Emphasising the Impact of Functional Strength
Incorporating these exercises into your weekly routine can significantly improve your functional strength, which translates to better performance in daily activities and enhanced fitness on the Wirral. What's more, this type of training supports weight loss on the Wirral by improving your metabolic rate and increasing muscle mass, which burns more calories even at rest.
Conclusion
Remember, the key to benefiting from functional strength training is consistency. As you integrate these exercises into your routine, you'll notice improvements in your physical health and your ability to perform everyday activities with ease and confidence.

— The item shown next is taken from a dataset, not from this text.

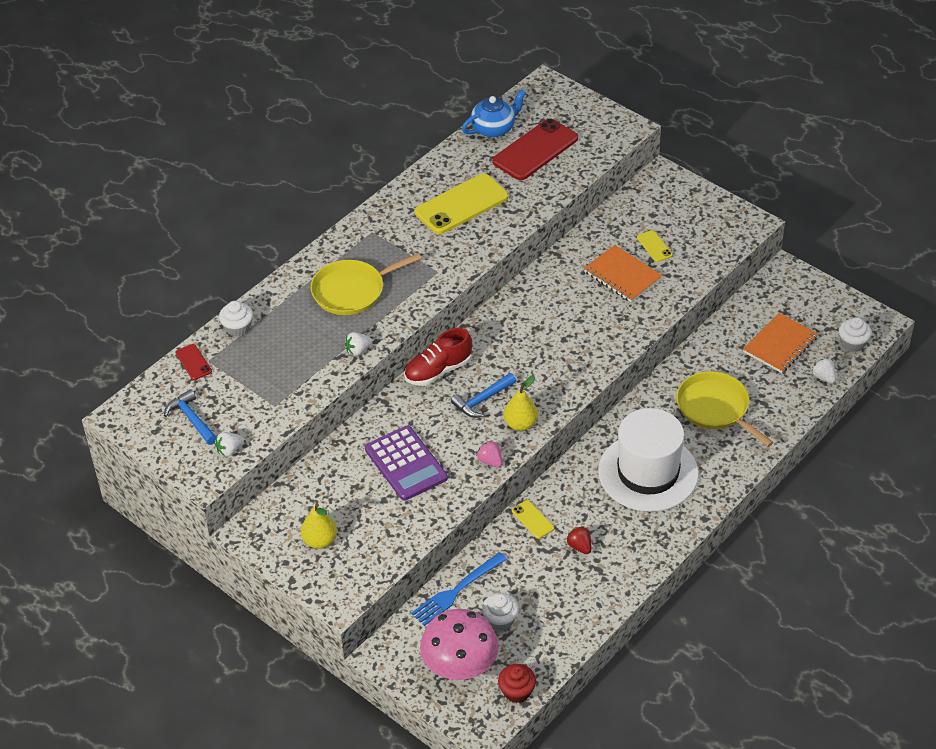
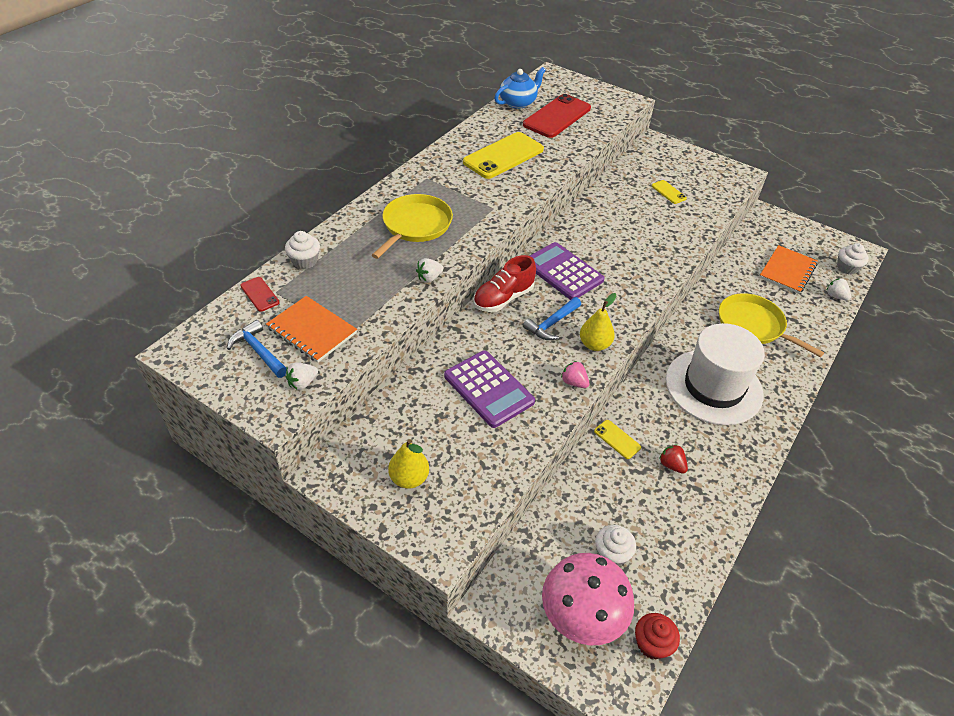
camera: 10 degrees left, 0 degrees up
(352, 291) = (415, 226): yellow pan -> yellow pan turned 150 degrees clockwise
(456, 591) = (557, 523): blue fork -> none
(508, 342) = (563, 271): none -> purple calculator
(622, 275) = (649, 215): orange notebook -> orange notebook (312, 331)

Stay strong, stay consistent, and remember, if you need my help on the Wirral or Online, I'm here to support you in every step of your journey.
Embrace functional strength training and make it a cornerstone of your fitness routine. Whether you want to enhance your overall health, lose weight, or get stronger, my Fit Body Code programme will help you.

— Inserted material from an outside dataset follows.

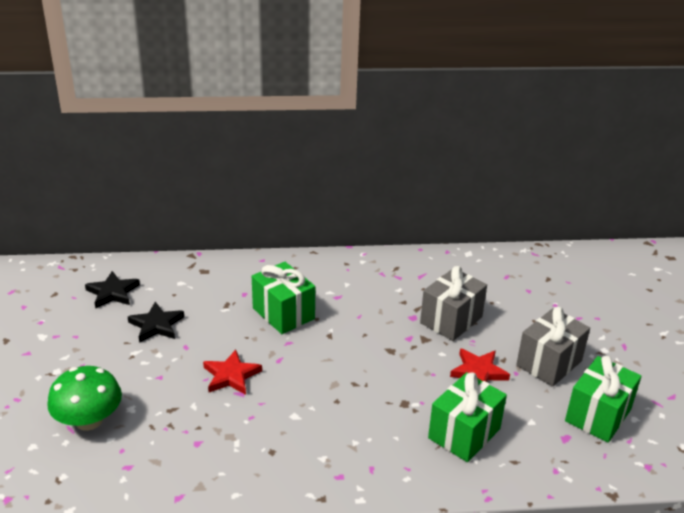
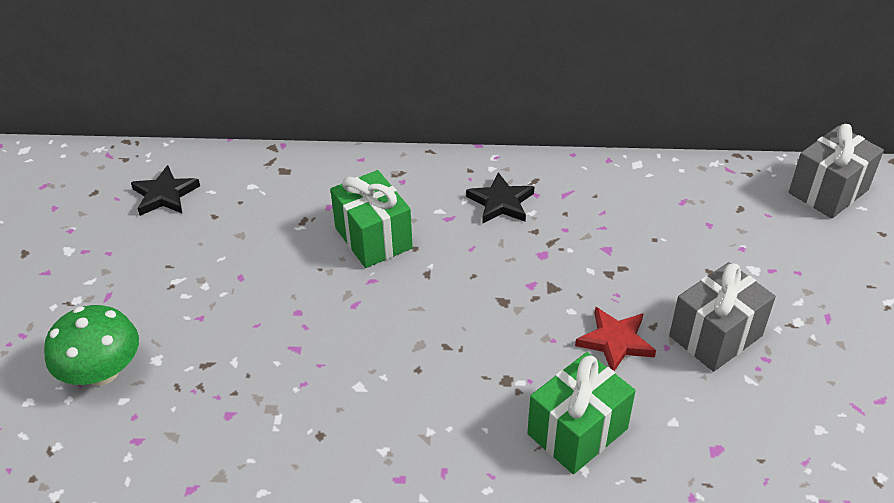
camera: 10 degrees right, 10 degrees up
(156, 325) = (210, 244): black star -> black star (501, 202)
(231, 376) = (289, 323): red star -> none
(451, 320) = (593, 262): grey gift -> grey gift (828, 191)
(598, 415) = (768, 420): green gift -> none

You can contact me on [email protected]
Keep fit, lean, healthy, and strong.
Lewis
Home & Gym exercise guideline
Disclaimer: Please ensure you seek medical advice before doing this routine should you have any medical condition. By completing this exercise routine you accept 100% responsibility for your own health & safety and you accept doing this routine is at your own risk. Should you suffer an injury or any other issue you agree Lewis Bailey cannot be held liable!
1. You must start by doing at least a 10-minute warm-up. Note, this is not to be included in the 20-minute workout.
2. Follow every exercise with the best possible form to avoid the risk of injury but also go through as much range of motion as possible to keep the tension on the muscle tissue. You want to aim for both quality and the quantity of repetitions when doing this.
3. There are 4 exercises to follow, and you must complete as many reps as possible on each exercise without stopping if possible. Once you have completed the 4 exercise circuit then take 1 minute rest before repeating the circuit again with the stated rep ranges. Should you begin to fail at any exercise because of exhaustion, take a couple of seconds rest, and then continue. If you struggle, don't worry; with practice, you'll soon be able to do it once you get fitter and stronger!
4. Water - When you need some water at certain stages, make sure it's handy and aim to drink it during your 1 minute rest period between circuits.
5. Weights - The 5 or 10kg dumbbells will be more than enough should you conduct the exercises in the video or you can use an improvised prop of similar weight.